Ethelbert Nwokorie’s doctoral thesis investigates how corruption breeds other factors that affect the behaviours of managers of public sector organizations in Nigeria, and make them ineffective.
Negative networking leads to ineffectiveness
Networking provides managers the opportunity to interact with actors outside their organization. In Nigerian, ‘godfatherism’ is one of networking strategies managers of public sector organizations use for their career progression. They commit much of their organizations’ time and resources in the effort to join and sustain their membership of different network groups. Membership of the godfather’s network has little or nothing to do with the effectiveness of public sector organizations, other than benefiting the network members according to Nwokorie’s study.
Quota system is a setback
Apart from godfatherism, Nwokorie’s study identified other factors that make public sector organizations in Nigeria ineffective. Against the spirit of competitive recruitment and promotion standards, the Northern political elites introduced the quota system/federal character into the Nigerian constitution, to accommodate people from Northern Nigeria who are educationally backward into the federal public service and higher institutions of learning. This undermines merit, excellence, competence, and hard work. It constitutes a setback to effectiveness of public sector organizations in the country.
Poor salary kills motivation
Employees of public sector organizations are poorly paid, and in most cases, employees and pensioners are owed months of unpaid areas of salaries and pensions. This negatively affects motivation and commitment to their jobs and pushes many of them to involve in unethical practices and using government paid time to run their private businesses.
“Managers of Nigerian public sector organizations manifest poor leadership by failing to keep promises and agreements with employees, disregard for employees’ welfare, restricting every benefit to themselves, lack of transparency, poor communication, not knowing when to be work centered and when to be human centered”, says Nwokorie.

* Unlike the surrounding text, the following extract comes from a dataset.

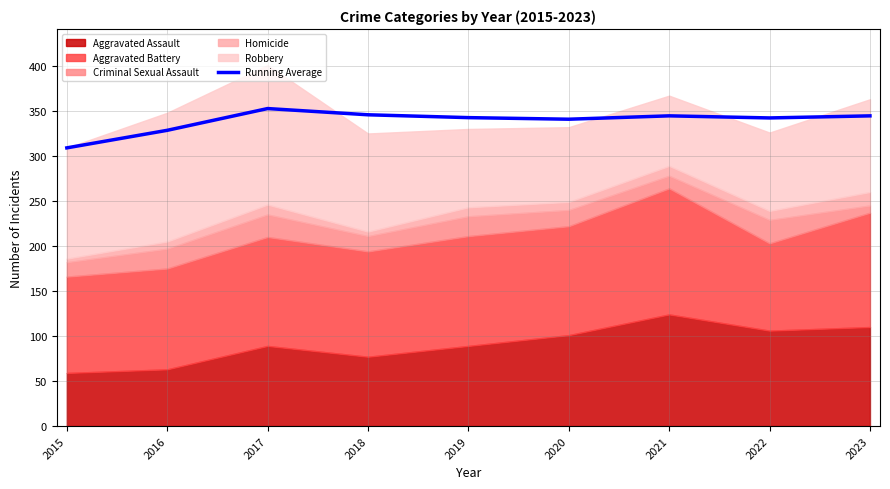

True or false: the data shows 125.6 at 2022.

False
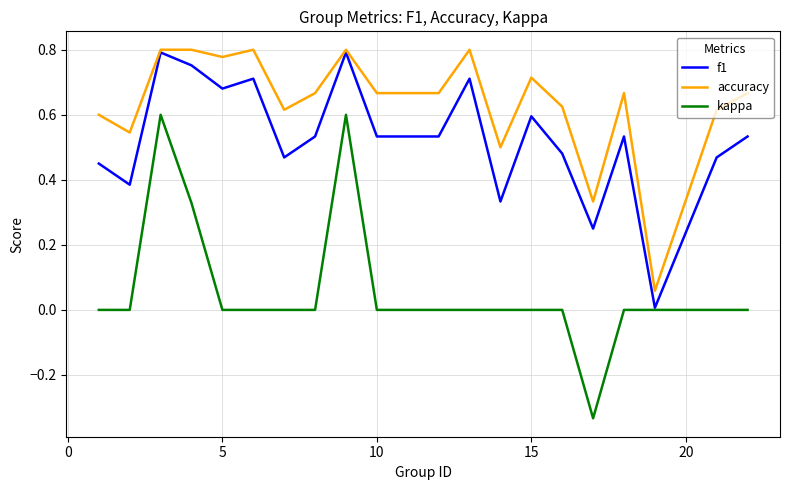

Which series has the largest range (max minus min)?

kappa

There is also lack of employees’ training and development, capacity building programmes, and performance measurement standards. All these whittle down the influence, confidence and trust managers enjoy from their employees. It also reduces employees’ motivation to function effectively in their organizations. Hence, managers merely command employees’ attendance, but not their attention.

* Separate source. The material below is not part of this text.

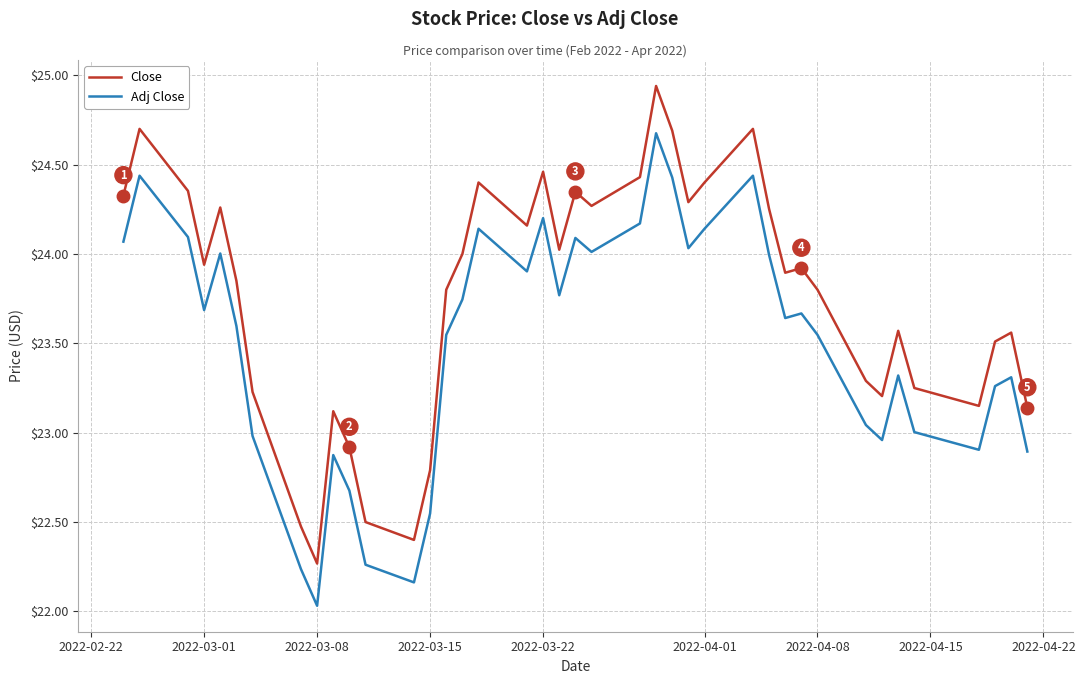

Which series has the largest total across all categories?

Close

Nwokorie conducted this qualitative research by interviewing senior and middle-level managers of public sector organizations, in the three (Federal, State and Local) tiers of government across Nigeria.
Managers of Nigerian public sector organizations think that their key to effectiveness is in the traditional management roles. This is evident in their penchant for treating files and memos, instead of communication and human resource management functions. This negatively affect their leadership style and manifest in their inability to motivate their employees to function effectively.
Finally, Nwokorie suggests that increasing citizenship education and social reorientation will help in rebuilding the broken moral codes and values in the Nigerian society. It will also help managers of public sector organizations to keep to their organizations ethical standards. Though the idea behind the quota system/federal character policy is rationale, a minimum standard should adopted for the implementation of this policy. It will reduce the level of incompetence and mediocrity associated with the policy.